Le Bunraku est le vieil art japonais des marionnettes. C’est à lui que rêve Fanny de Chaillé, artiste en résidence au Théâtre de la Cité, quand elle s’improvise metteur en scène japonais. Du Bunraku, elle reprend la structure traditionnelle : un récitant qui joue tous les rôles, un musicien qui accompagne les émotions du récitant, des marionnettes de grande taille manipulées à vue par trois manipulateurs.
Mais comme elle n’est quand même pas entièrement japonaise, elle introduit de légères et décisives modifications dans l’art traditionnel : la marionnette n’est pas une poupée mais un danseur de chair et d’os, le musicien ne joue pas du shamizen mais du yukulélé, le récitant ne raconte pas une histoire légendaire mais reprend Minetti, un texte de Thomas Bernhard. Pas n’importe quel texte donc, mais l’histoire d’un vieil acteur qui n’a pas joué depuis des dizaines d’années sauf Le Roi Lear et encore devant son miroir. “ Un vieil acteur est forcément japonais, souligne avec humour Fanny de Chaillé, parce que là-bas, plus on est vieux, plus on est un grand acteur ”.
Je suis un metteur en scène japonais est donc, de toute évidence, une réflexion sur les puissances du théâtre. Parce que dans le Bunraku, même occidentalisé, la forme théâtrale est comme dépliée : on y voit les manipulateurs manipuler et pourtant on y croit, on accepte artifices et illusions de la scène. On jouit à la fois et en même temps – et c’est l’essentiel du spectacle – de l’art et du travail qui fabrique cet art.
Comment le texte et le mouvement sont-ils liés dans le spectacle ?
Au début, le récitant est sur le côté. Il est comme Minetti qui ne peut plus jouer et comme sont les récitants dans le Bunraku. Mais c’est sa voix qui fait voir les images au spectateur. La façon de dire de Guillaume Bailliart, le récitant, est très liée au mouvement de la poupée : il joue sa respiration, lente ou rapide, il essaie d’être au plus juste de sa voix quand elle fait tel ou tel mouvement, quand elle se déplace. Si les manipulateurs tremblent, alors la voix du récitant se met à trembler. Ce qui fait que ce n’est pas une voix off mais que la voix s’incarne. Et puis dans une seconde partie, les danseurs en ont marre d’être manipulés par la voix donc ils viennent chercher le récitant et commencent à le manipuler en retour et essaient de lui faire cracher son texte.
Vous disiez que ce qui vous a intéressé, c’était de créer une image à plusieurs, seulement visible de l’extérieur, donc vous avez un rôle essentiel dans la création de cette image.
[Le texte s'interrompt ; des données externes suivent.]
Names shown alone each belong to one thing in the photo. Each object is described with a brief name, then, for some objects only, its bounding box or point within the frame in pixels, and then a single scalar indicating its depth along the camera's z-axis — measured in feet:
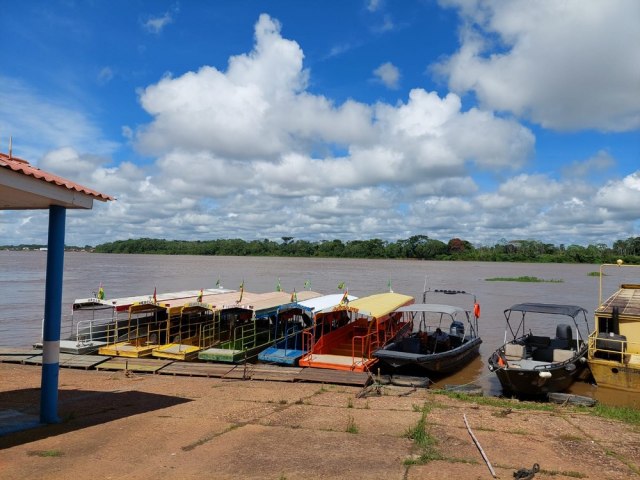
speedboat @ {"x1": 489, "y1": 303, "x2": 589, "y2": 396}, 41.22
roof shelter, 23.68
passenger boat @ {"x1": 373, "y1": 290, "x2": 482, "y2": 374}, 44.93
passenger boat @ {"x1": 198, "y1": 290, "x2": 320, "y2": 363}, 49.26
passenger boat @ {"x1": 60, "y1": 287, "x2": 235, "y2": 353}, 50.52
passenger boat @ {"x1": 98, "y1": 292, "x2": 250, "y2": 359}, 50.21
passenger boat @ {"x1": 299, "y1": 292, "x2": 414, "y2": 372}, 46.06
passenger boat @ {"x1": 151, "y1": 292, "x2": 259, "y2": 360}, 50.34
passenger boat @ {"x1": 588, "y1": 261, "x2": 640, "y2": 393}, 43.57
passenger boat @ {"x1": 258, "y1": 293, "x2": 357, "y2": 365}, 48.73
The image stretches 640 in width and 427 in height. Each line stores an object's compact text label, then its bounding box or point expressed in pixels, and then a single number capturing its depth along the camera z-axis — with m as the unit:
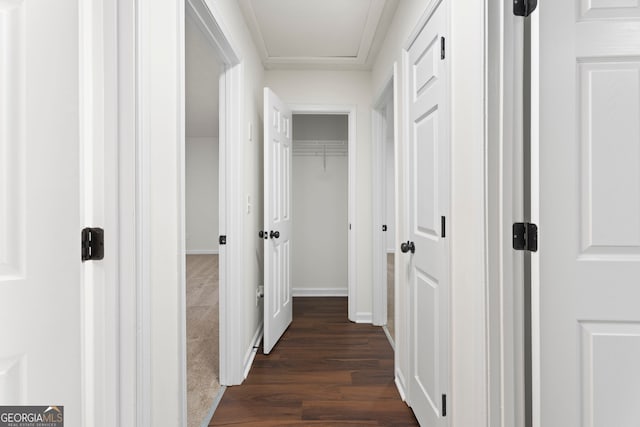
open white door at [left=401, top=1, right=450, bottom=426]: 1.62
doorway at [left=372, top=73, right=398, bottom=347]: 3.58
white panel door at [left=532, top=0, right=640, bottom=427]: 1.09
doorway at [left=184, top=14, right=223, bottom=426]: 2.45
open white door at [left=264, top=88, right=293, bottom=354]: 2.90
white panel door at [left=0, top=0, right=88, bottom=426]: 0.77
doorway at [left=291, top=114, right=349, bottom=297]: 4.87
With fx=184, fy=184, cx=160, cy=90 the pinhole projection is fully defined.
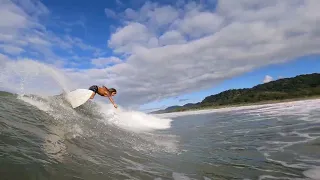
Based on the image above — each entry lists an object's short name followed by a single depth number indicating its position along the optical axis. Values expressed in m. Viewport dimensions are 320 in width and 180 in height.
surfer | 10.85
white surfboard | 10.53
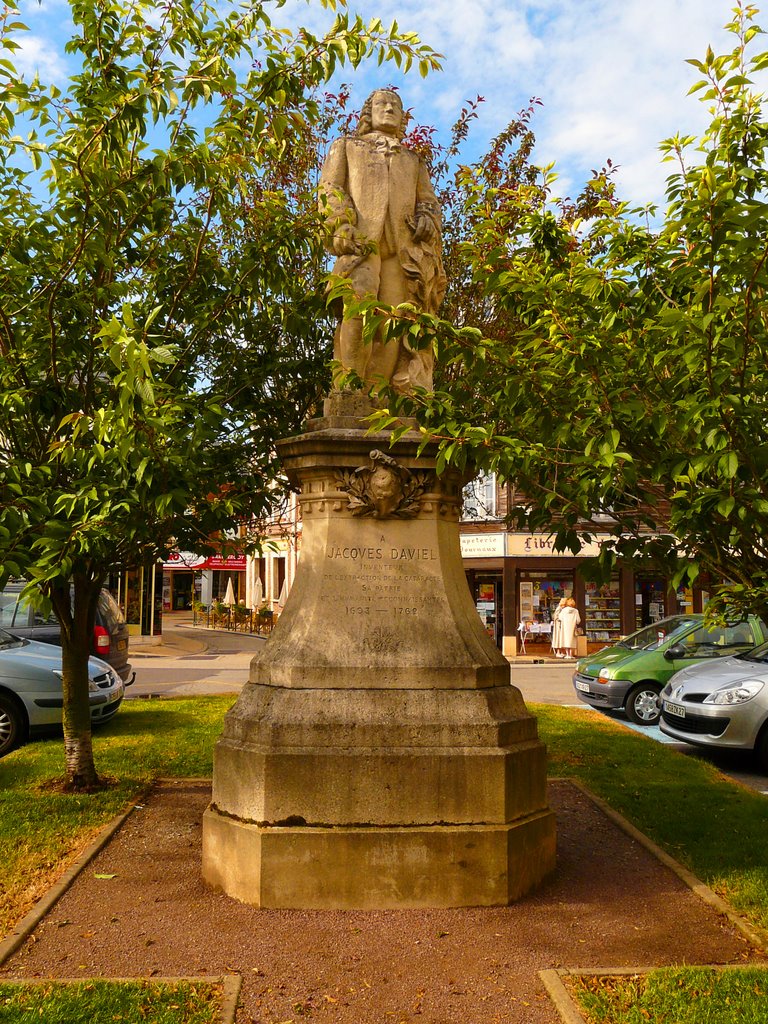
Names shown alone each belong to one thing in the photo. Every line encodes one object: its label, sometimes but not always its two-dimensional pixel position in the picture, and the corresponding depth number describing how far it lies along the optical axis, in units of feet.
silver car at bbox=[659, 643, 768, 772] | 29.96
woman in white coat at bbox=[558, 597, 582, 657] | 78.33
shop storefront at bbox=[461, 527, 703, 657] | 85.15
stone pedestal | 15.25
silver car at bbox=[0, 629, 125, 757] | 31.71
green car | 40.60
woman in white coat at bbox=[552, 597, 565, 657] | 79.10
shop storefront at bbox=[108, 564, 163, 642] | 96.37
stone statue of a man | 18.79
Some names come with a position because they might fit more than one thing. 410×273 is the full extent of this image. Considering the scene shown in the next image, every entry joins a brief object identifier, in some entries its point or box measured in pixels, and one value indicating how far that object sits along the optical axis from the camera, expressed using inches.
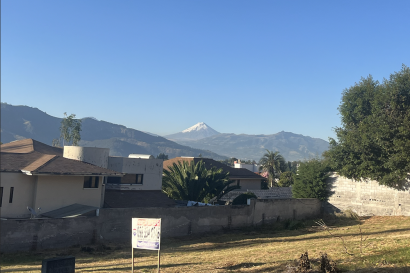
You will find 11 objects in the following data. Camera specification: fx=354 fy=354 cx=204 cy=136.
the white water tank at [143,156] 1275.1
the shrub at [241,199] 1157.1
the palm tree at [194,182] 1178.6
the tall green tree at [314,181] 1254.9
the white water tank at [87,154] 1043.3
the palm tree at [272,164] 3208.7
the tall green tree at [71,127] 2820.1
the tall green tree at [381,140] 1066.7
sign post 432.1
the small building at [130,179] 1041.5
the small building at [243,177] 1839.3
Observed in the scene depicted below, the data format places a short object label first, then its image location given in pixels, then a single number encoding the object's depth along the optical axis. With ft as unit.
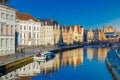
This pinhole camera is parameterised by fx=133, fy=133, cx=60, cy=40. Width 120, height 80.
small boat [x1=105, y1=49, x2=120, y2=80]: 50.37
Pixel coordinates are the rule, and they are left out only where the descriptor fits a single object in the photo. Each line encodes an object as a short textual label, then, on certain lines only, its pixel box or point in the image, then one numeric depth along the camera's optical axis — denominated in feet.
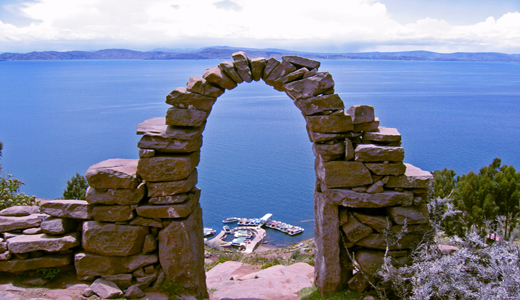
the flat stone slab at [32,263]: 24.49
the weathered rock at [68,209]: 25.40
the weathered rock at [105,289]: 23.67
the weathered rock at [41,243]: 24.38
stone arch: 24.77
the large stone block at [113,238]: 24.84
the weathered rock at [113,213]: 24.84
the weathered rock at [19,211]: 27.86
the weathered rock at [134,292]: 24.19
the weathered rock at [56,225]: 25.25
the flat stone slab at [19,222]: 26.20
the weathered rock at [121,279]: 24.95
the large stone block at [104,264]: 25.04
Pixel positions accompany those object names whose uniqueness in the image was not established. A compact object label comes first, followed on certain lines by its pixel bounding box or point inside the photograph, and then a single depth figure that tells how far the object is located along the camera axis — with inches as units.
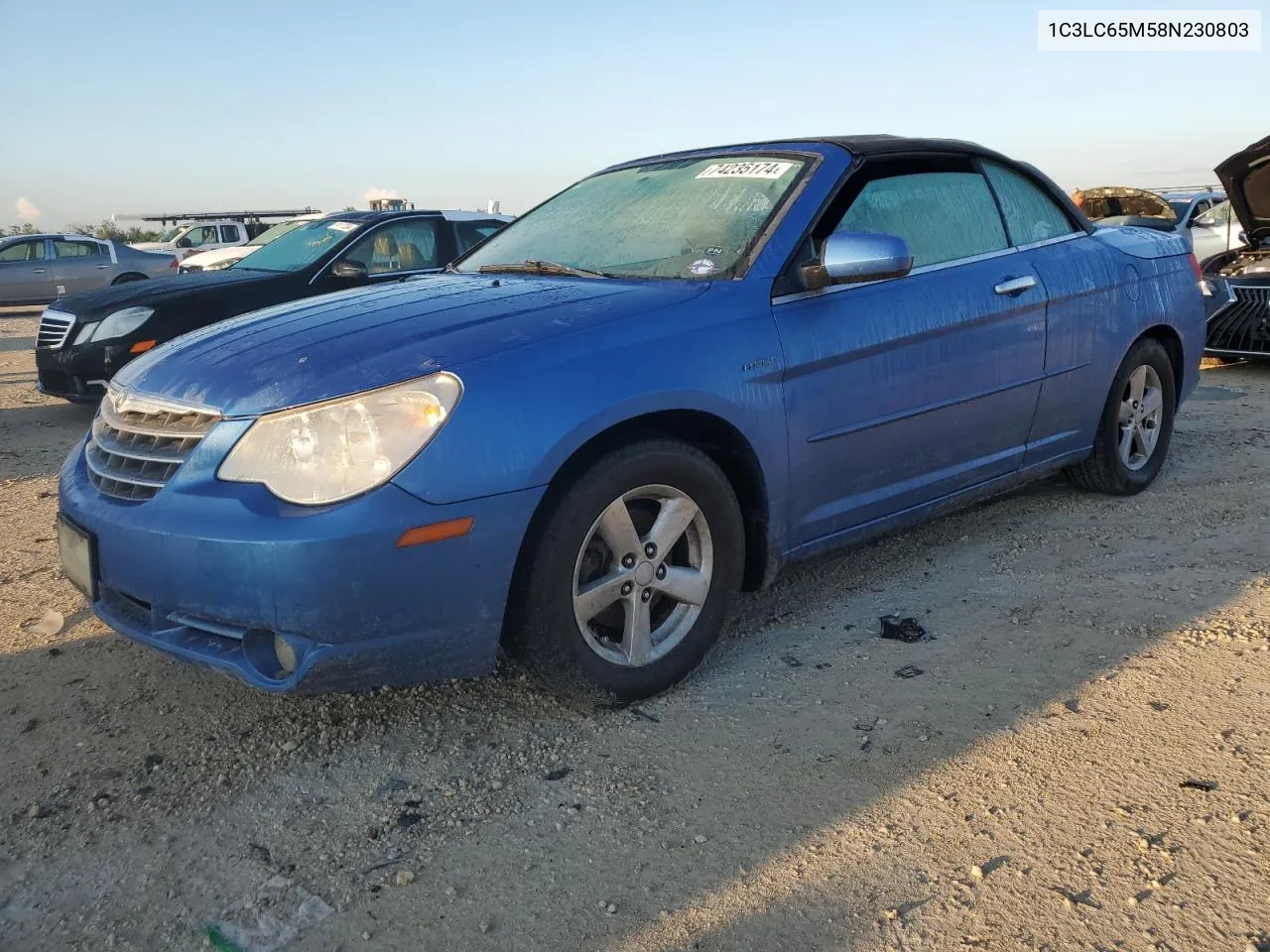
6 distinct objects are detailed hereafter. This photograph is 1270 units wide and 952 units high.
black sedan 275.3
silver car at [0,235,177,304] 689.6
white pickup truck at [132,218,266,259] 978.7
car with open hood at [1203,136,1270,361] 316.8
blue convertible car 97.0
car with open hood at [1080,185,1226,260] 499.2
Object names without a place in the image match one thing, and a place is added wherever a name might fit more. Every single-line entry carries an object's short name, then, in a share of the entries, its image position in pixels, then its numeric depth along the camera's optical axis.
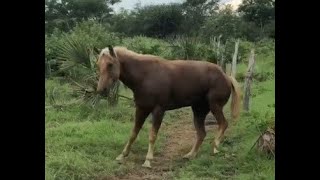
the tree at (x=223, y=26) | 30.30
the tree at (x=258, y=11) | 34.22
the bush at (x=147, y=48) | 14.95
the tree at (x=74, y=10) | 37.56
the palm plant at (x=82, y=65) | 8.95
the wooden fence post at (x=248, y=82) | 10.39
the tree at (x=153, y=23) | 37.41
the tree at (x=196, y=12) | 37.06
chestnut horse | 6.68
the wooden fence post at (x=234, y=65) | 11.68
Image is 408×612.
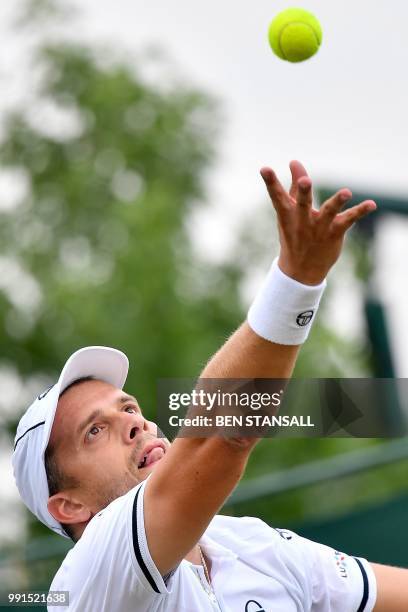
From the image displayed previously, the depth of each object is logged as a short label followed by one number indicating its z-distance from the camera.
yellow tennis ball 8.48
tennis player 6.36
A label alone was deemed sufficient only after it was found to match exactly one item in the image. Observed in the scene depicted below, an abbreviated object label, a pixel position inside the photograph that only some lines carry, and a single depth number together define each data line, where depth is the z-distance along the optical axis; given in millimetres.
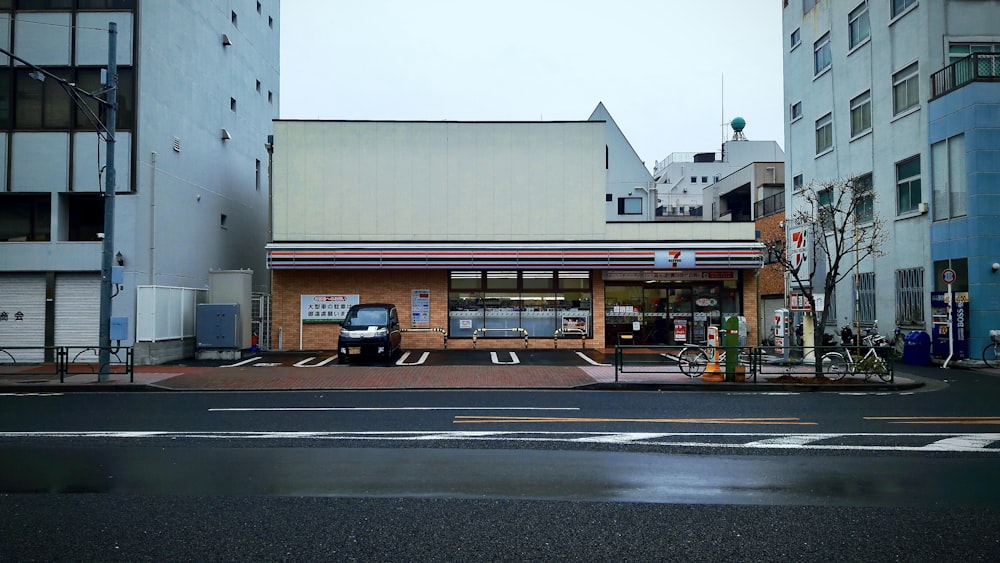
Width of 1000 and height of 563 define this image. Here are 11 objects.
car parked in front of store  23453
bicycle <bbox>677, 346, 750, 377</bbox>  18406
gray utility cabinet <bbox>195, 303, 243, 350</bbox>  24328
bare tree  19672
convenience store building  28031
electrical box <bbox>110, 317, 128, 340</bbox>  18734
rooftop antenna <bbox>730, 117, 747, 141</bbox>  72438
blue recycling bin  23183
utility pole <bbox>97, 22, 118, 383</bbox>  18625
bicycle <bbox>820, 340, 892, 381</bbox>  17636
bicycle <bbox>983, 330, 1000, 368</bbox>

Oui. Je travaille beaucoup en amont, dans mes cahiers, j’écris les partitions : celles du récitant, du musicien, des danseurs.
C’est très précis ?
Oui. C’est quelque chose comme : Christophe (Ives) quatre pas à gauche ; Christine (Bombal) cinq pas à gauche. Je veux dire, je travaille beaucoup sur l’occupation de l’espace. Sur la façon dont on le sillonne, le traverse, l’occupe.
Et le rôle du musicien ?
Il a le rôle de celui qui fait les émotions du récitant, il produit en quelque sorte sa voix intérieure, il reproduit sa respiration. Il fait de la musique pour charger une voix, ici de la tristesse, là de la colère. Donc en fonction du texte, de ce que dit le texte ou de ce qu’il laisse entendre, je décide de donner telle ou telle couleur, telle ou telle matière, à la musique. Si bien que le texte, environné par cette musique, n’est plus seulement un texte, lui aussi il devient une matière : le sens n’a pas plus d’importance que le son. Encore une fois, rien ne doit prendre le dessus mais tout participer à la même image commune.